Bilbo descubrió que habían puesto unas camas a un lado de la sala, sobre una especie de plataforma entre los pilares y la pared exterior. Para él había un pequeño edredón de paja y unas mantas de lana. Se metió entre las mantas muy complacido, como si se tratara de un día de verano. El fuego ardía bajo cuando al fin se durmió. Sin embargo, despertó por la noche: el fuego era ahora sólo unas pocas ascuas; los enanos y Gandalf respiraban tranquilos, y parecía que dormían; la Luna alta proyectaba en el suelo una luz blanquecina, que entraba por el agujero del tejado. Se oyó un gruñido fuera, y el ruido de un animal que se restregaba contra la puerta. Bilbo se preguntaba qué sería, y si podría ser Beorn en forma encantada, y si entraría como un oso para matarlos. Se hundió bajo las mantas y escondió la cabeza, y de nuevo se quedó dormido, aún a pesar de todos sus miedos.

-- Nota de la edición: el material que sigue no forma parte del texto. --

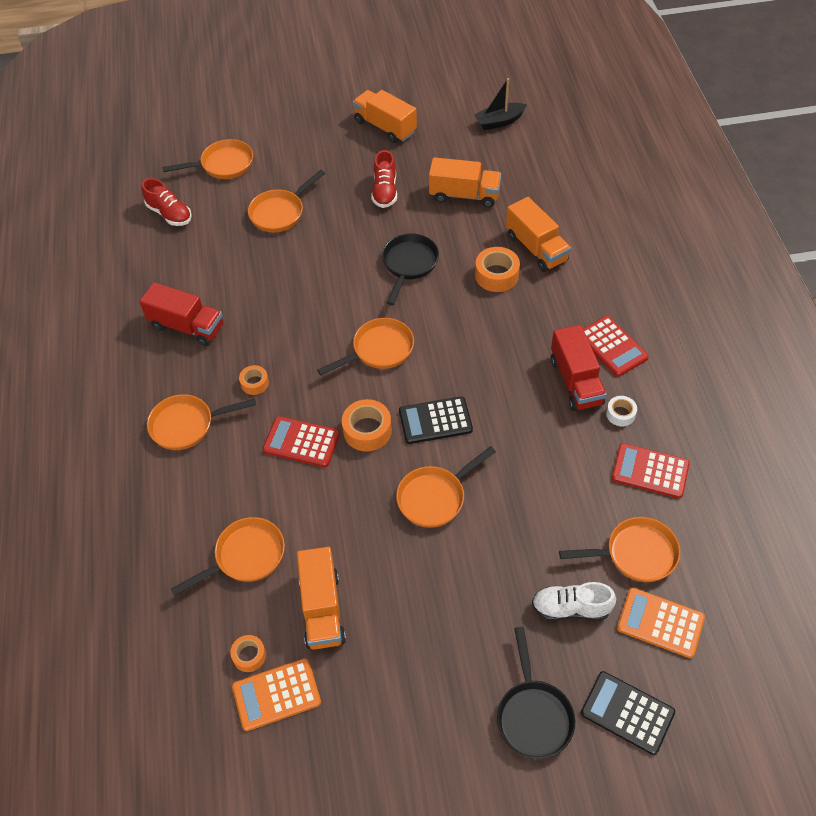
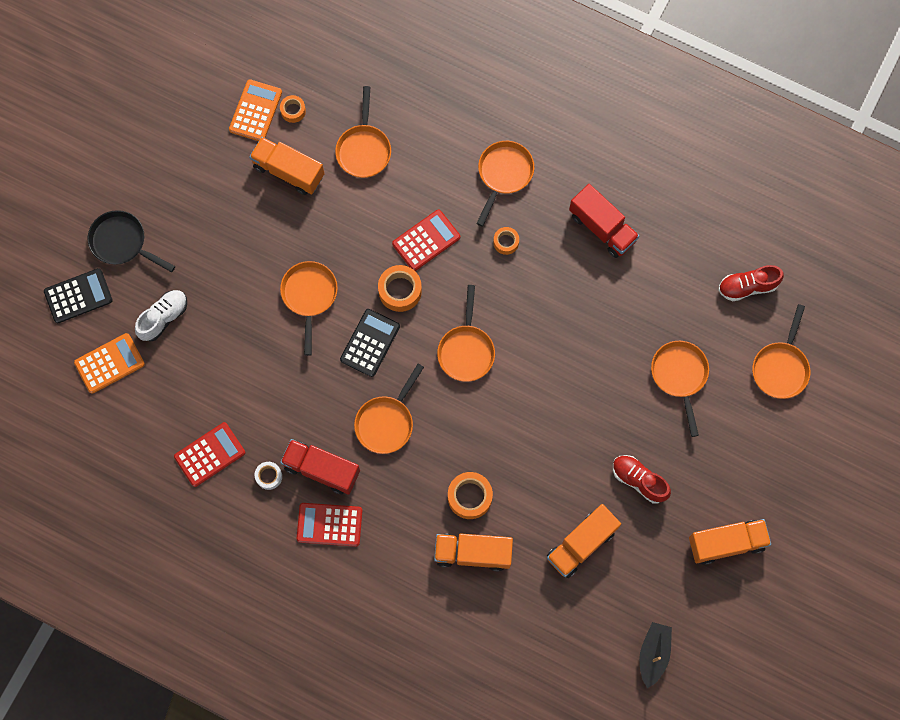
camera: 125 degrees right, 20 degrees up
(187, 326) = (602, 228): red truck -> red truck turned 105 degrees counterclockwise
(409, 265) = (536, 436): black pan -> none
(635, 554) = (163, 390): orange pan -> orange pan (386, 422)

Era ya avanzada la mañana cuando despertó. Uno de los enanos se había caído encima de él en las sombras, y había rodado desde la plataforma al suelo con un fuerte topetazo. Era Bofur, quien se quejaba cuando Bilbo abrió los ojos.

—Levántate, gandul —le dijo Bofur—, o no habrá ningún desayuno para ti.

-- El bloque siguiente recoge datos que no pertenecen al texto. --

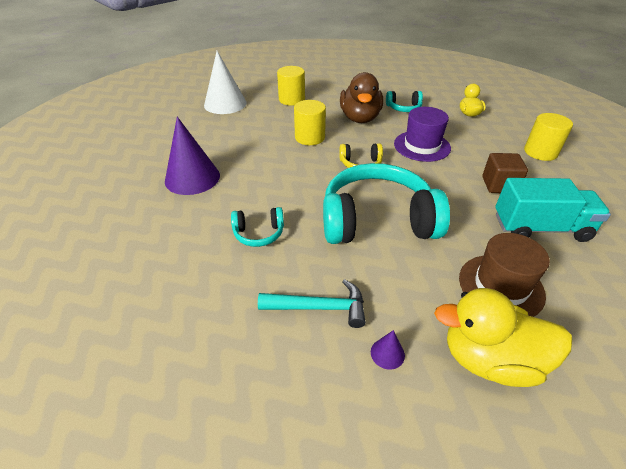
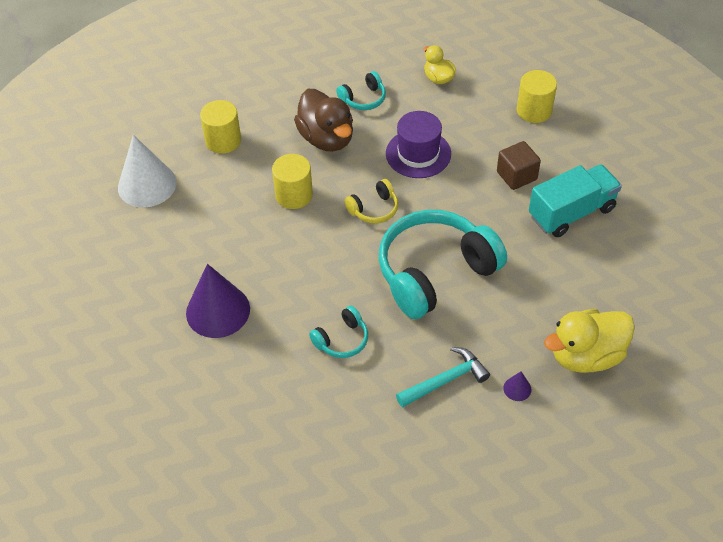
camera: 30 degrees left, 10 degrees up
(501, 286) = (566, 289): brown hat -> none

Bilbo se puso en pie de un salto.

—¡Desayuno! —gritó—. ¿Dónde está el desayuno?

—La mayor parte dentro de nosotros —respondieron los otros enanos que se paseaban por la sala—, y el resto en la veranda. Hemos estado buscando a Beorn desde que amaneció, pero no hay señales de él por ninguna parte, aunque encontramos el desayuno servido tan pronto como salimos.

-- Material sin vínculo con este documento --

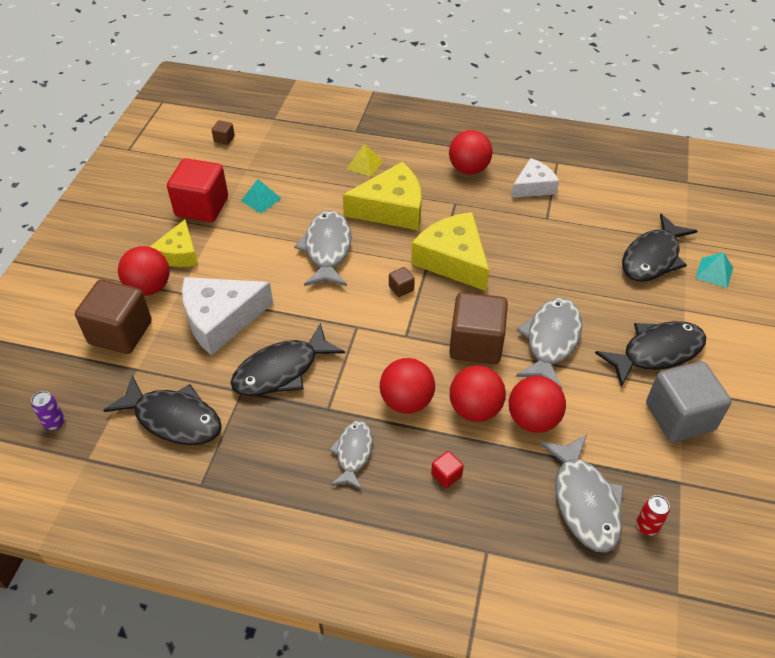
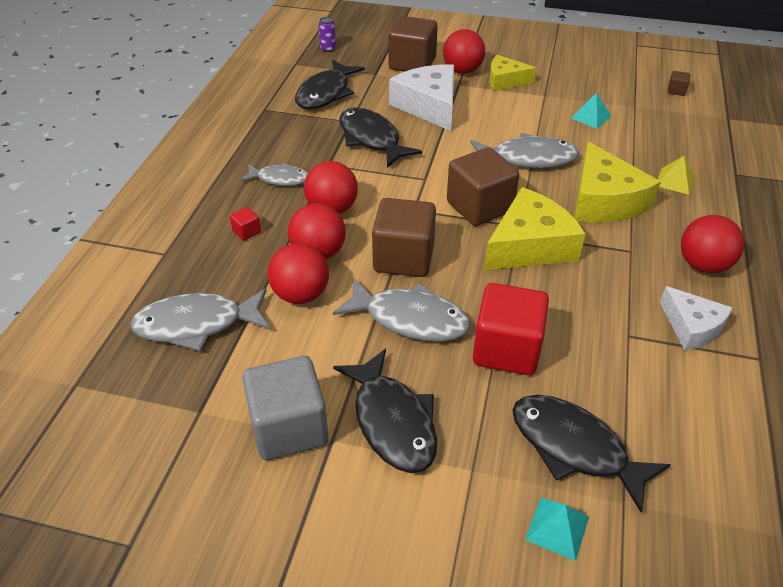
camera: 90 degrees right, 5 degrees down
(202, 207) = (569, 86): red cube -> red cube (506, 349)
(401, 288) = (479, 207): brown cube -> brown cube, size x2.42
(647, 526) = (155, 371): red can -> none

—¿Dónde está Gandalf? —preguntó Bilbo partiendo a toda prisa en busca de algo que comer.

—Bien —le dijeron—, fuera quizá, por algún lado.

Pero Bilbo no vio rastro del mago en todo el día hasta entrada la tarde. Poco antes de la puesta del sol, Gandalf entró en la sala, donde el hobbit y los enanos, bien atendidos por los magníficos animales de Beorn, se encontraban cenando, como habían estado haciendo a lo largo del día. De Beorn no habían visto ni sabido nada desde la noche anterior, y empezaban a inquietarse.

—¿Dónde está nuestro anfitrión, y dónde has pasado el día? —gritaron todos.

—¡Una pregunta por vez, y no hasta después de haber comido! No he probado bocado desde el desayuno.

Al fin Gandalf apartó el plato y la jarra (se había comido dos hogazas de pan enteras, con abundancia de mantequilla, miel y crema cuajada, y había bebido por lo menos un cuarto de galón de hidromiel) y sacó la pipa.

—Primero responderé a la segunda pregunta —dijo—; pero ¡caramba! ¡Éste es un sitio estupendo para echar anillos de humo!

Y durante un buen rato no pudieron sacarle nada más, ocupado como estaba en lanzar anillos de humo, que desaparecían entre los pilares de la sala, cambiando las formas y los colores, y haciéndolos salir por el agujero del tejado. Desde fuera estos anillos tenían que parecer muy extraños, deslizándose en el aire uno tras otro, verdes, azules, rojos, plateados, amarillos, blancos, grandes, pequeños, los pequeños metiéndose entre los grandes y formando así figuras en forma de ocho, y perdiéndose en la distancia como bandadas de pájaros.